DIRECT SALES: Never Mind the Big Etailers?
While no publisher can realistically abstain from the online retail behemoths when it comes to book selling, there is no reason why selling directly to consumers cannot be a viable option, especially if publishers work to build relationships with readers. In the tips below from five different publishers on how they have found success with direct selling, certain themes recur: building trust with readers, smart audience targeting and cultivating an overarching brand sensibility.
Leonard Jacobs
Chief Operating Officer
Shambhala Publications
Since its beginnings as a bookshop in Berkeley, Calif., some 40 years ago, Shambhala has built a loyal following of readers who trust the publisher to release quality books on spirituality, health and psychology.
Knowing the customer is about more than sales data. "Shambhala actually was a bookseller before it was a book publisher, so it both had a sense of who consumers were that were buying books, as well as what books consumers were willing to buy," Jacobs says. Targeted marketing efforts are based on actual buying patterns, he says, rather than surveys or other types of market research.

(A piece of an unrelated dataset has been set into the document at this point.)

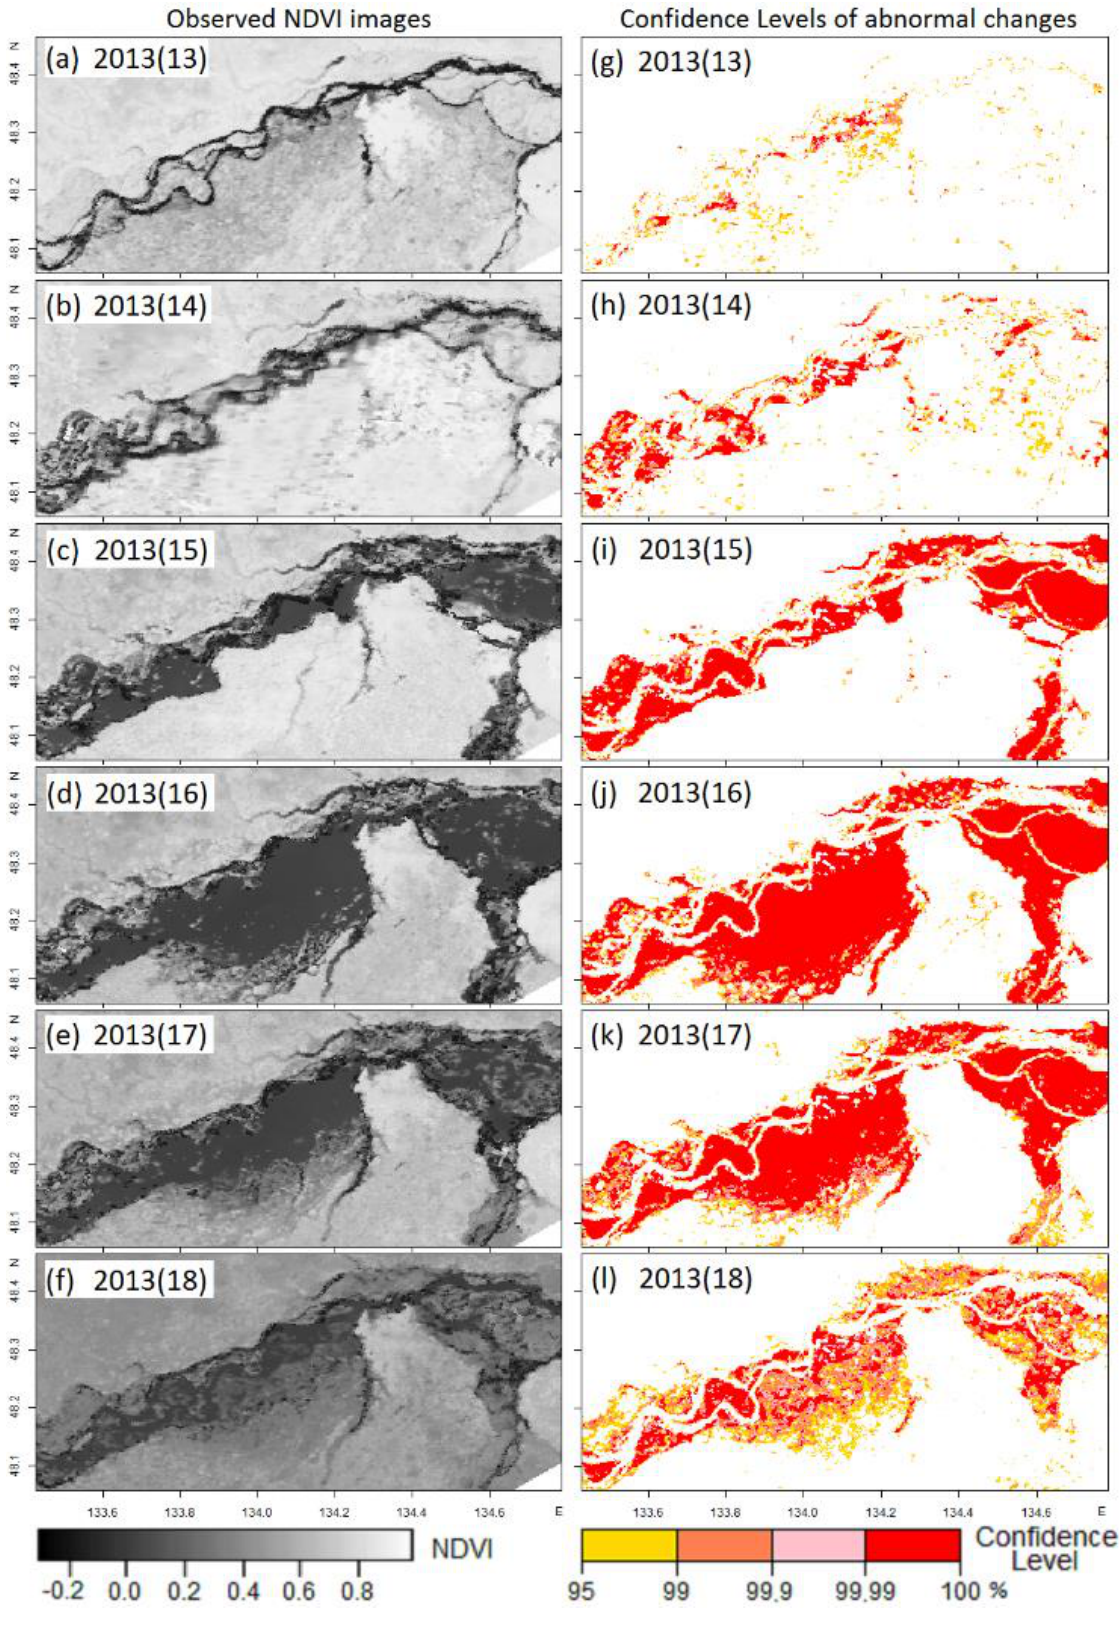
Figure 4. The MODIS NDVI image time series (a-f) during flooding period and the estimated reliability of the detected disturbance regions (unexpected flooding areas) (g-l). The number in parenthesis indicates the sequence number of the 23 16-day compositing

Put options in front of consumers. From the beginning, Shambhala put insert cards into each book sold, inviting customers to sign up for a catalogue mailing. "The mailing provided two benefits. It did sell books direct, and it was a very effective target marketing [vehicle]," Jacobs says, facilitating bookstore placements when subscribers would ask for titles at their local store. Seem old fashioned? Shambhala still publishes a successful print catalogue; they mailed 850,000 of them in 2011. "Catalogue advertising is the best targeted marketing to introduce a new book to audiences that might be interested," Jacobs says.
Shambhala also engages in extensive and successful email prospecting efforts. A digital version of the company's catalog allows readers to "look inside" books and add items directly to a shopping cart for easy purchase, as they would on Amazon.com. Shambhala has built an email list of more than 200,000 addresses. "Everyone on our list gets at least one email a week," Jacobs says.